Kinda cool, sorta pointless retail interactive
October 14, 2011 by Dave Haynes
I am not in the camp that believes in doing stuff just because it’s sorta kinda cool. I think they should actually make something better – even if it is just an overall experience.
That’s why I can’t muster a lot of enthusiasm for an interactive merchandising thing (as spotted in Engadget, and where this snappy originates) that’s been set up and activated at a men’s clothing store in Tokyo’s high-fashion Shibuya district. The schtick is that when someone pulls a piece of clothing on a featured display rack, a reader picks up that triggered action via an RFID tag embedded with the item’s hanger and throws a corresponding visual up on the screen.
This is pulled together by an “art collective” called Teamlab, so that might say something about the form over the function. As the video shows, picking up a shirt on a hanger shows an image of the front and the back of said shirt. Wow, it’s almost like you are RIGHT THERE with that shirt … Oh wait …

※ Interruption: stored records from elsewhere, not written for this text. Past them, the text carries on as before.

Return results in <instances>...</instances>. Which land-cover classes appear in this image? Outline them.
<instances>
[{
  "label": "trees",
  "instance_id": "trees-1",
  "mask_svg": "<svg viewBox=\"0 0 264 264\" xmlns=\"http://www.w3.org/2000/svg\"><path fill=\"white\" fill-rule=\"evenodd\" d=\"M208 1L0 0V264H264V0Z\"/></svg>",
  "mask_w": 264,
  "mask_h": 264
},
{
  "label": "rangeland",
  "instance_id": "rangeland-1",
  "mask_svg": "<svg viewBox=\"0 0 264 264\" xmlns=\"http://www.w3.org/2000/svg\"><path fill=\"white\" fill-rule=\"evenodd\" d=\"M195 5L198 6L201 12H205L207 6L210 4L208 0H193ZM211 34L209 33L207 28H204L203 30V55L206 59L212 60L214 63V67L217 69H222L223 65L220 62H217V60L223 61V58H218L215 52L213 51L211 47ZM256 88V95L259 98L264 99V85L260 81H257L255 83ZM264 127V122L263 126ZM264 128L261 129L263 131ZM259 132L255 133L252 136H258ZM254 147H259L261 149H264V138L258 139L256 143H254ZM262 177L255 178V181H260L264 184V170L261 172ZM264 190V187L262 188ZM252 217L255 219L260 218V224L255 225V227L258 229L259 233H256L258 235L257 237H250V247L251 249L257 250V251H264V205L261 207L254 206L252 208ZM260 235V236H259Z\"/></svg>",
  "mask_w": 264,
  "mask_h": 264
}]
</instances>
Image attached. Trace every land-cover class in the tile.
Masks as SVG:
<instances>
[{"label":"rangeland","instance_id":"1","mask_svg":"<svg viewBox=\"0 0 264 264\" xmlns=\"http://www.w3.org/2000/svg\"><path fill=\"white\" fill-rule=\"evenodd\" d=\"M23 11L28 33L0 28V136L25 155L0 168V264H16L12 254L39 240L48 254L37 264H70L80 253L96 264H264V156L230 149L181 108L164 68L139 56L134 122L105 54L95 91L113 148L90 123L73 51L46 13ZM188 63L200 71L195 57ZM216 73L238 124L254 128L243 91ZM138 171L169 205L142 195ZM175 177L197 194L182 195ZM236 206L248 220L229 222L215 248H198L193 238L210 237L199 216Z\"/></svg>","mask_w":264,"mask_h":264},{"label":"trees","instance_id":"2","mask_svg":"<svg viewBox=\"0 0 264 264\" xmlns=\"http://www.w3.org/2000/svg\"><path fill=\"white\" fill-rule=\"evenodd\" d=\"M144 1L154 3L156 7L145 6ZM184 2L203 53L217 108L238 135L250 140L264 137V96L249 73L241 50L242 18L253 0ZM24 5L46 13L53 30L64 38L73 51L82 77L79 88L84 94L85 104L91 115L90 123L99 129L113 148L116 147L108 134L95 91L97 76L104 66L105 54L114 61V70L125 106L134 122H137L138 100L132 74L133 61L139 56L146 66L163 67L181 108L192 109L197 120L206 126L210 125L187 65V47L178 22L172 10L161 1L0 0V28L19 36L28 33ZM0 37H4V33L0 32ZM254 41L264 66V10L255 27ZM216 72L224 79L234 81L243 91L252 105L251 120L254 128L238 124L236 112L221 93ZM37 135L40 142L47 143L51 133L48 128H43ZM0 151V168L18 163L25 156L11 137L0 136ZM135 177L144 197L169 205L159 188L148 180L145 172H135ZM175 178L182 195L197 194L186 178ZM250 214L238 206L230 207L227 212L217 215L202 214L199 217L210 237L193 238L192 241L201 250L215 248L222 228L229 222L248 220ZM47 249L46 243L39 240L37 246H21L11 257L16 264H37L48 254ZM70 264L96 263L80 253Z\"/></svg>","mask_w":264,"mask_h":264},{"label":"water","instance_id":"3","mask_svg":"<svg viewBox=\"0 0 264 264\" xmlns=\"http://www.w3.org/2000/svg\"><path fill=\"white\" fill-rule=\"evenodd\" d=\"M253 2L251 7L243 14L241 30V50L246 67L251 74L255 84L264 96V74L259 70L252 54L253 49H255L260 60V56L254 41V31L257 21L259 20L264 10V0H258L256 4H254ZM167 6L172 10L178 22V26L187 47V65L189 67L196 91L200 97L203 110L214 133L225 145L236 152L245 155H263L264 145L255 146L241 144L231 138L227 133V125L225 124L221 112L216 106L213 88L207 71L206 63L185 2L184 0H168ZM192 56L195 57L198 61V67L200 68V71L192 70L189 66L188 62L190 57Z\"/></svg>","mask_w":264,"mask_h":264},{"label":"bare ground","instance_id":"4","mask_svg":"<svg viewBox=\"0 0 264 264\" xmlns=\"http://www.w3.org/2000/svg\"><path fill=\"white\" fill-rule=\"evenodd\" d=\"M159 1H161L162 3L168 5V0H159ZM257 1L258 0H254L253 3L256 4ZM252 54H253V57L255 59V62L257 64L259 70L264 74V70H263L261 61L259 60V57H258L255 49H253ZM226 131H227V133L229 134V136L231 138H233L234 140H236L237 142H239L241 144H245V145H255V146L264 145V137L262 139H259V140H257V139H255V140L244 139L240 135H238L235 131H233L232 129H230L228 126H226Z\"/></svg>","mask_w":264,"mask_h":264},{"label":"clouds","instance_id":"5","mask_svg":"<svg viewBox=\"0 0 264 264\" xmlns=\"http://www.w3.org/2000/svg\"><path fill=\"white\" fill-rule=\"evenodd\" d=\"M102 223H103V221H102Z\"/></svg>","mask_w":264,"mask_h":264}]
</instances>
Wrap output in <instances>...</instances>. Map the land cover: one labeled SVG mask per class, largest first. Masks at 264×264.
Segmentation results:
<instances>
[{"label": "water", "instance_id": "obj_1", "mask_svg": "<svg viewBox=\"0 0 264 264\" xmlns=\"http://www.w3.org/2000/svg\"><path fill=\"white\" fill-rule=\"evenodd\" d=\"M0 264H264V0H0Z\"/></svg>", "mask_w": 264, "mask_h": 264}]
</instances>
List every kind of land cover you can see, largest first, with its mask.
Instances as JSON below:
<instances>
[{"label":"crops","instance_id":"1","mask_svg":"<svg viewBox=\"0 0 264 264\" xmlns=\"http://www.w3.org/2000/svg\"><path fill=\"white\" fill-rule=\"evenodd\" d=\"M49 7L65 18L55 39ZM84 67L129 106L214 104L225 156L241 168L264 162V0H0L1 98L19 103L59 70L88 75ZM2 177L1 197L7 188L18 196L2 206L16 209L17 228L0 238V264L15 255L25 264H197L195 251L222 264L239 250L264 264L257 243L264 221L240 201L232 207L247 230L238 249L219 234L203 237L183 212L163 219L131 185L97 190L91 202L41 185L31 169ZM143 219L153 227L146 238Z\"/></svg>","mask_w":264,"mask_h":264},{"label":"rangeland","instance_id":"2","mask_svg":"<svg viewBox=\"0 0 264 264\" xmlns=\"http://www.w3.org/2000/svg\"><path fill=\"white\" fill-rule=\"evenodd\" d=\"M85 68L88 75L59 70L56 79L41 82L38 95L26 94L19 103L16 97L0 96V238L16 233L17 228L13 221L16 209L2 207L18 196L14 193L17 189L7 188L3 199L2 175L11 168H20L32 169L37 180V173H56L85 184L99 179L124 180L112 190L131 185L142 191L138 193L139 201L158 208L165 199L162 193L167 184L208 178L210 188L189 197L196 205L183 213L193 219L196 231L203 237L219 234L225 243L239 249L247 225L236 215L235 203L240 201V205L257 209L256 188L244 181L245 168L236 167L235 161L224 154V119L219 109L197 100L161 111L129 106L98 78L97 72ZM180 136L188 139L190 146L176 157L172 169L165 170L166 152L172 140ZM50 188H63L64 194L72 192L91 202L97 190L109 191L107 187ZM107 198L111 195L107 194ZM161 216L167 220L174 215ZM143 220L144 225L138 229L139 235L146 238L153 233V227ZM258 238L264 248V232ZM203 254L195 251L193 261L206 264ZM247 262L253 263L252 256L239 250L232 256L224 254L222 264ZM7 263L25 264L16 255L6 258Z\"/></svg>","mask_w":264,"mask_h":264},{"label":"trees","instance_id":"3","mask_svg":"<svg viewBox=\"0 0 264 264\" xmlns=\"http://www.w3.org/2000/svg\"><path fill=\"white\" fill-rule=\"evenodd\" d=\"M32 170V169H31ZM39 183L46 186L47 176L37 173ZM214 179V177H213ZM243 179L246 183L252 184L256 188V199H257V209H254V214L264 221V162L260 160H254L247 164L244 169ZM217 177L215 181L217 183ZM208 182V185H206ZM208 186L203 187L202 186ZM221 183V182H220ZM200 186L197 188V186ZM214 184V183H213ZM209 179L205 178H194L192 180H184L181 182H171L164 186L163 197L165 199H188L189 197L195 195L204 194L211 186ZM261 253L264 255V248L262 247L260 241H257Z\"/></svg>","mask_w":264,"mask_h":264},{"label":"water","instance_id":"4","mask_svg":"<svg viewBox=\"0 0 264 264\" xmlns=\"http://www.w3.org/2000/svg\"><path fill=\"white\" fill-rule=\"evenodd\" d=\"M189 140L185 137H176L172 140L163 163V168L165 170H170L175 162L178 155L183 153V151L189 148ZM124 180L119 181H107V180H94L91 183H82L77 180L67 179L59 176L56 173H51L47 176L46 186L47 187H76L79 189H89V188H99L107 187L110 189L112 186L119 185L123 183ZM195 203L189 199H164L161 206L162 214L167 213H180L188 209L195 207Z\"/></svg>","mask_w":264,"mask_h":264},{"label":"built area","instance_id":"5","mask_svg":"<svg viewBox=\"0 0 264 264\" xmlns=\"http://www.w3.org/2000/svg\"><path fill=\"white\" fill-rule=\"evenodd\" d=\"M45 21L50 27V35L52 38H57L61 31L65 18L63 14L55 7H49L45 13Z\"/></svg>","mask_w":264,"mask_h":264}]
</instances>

The value to consumers to see the front and back of something that is already right in their hands, and available for twirling between front and back, is a little shaky. For the fashion-impaired (or more accurately, indifferent) like me, suggesting slacks and sweaters and belts and so on that go with the shirt actually starts to make some sense.
The RFID trigger for screen content thing has actually been around for years, and where we’ve seen the best examples of triggered content to screens is in consumer electronics (on tethers), because the items are small but have countless features that beg questions.
This elemental interactive stuff has a role in retail, and places like museums, but whatever’s done needs to have a point. And I’m not sure these hangers do.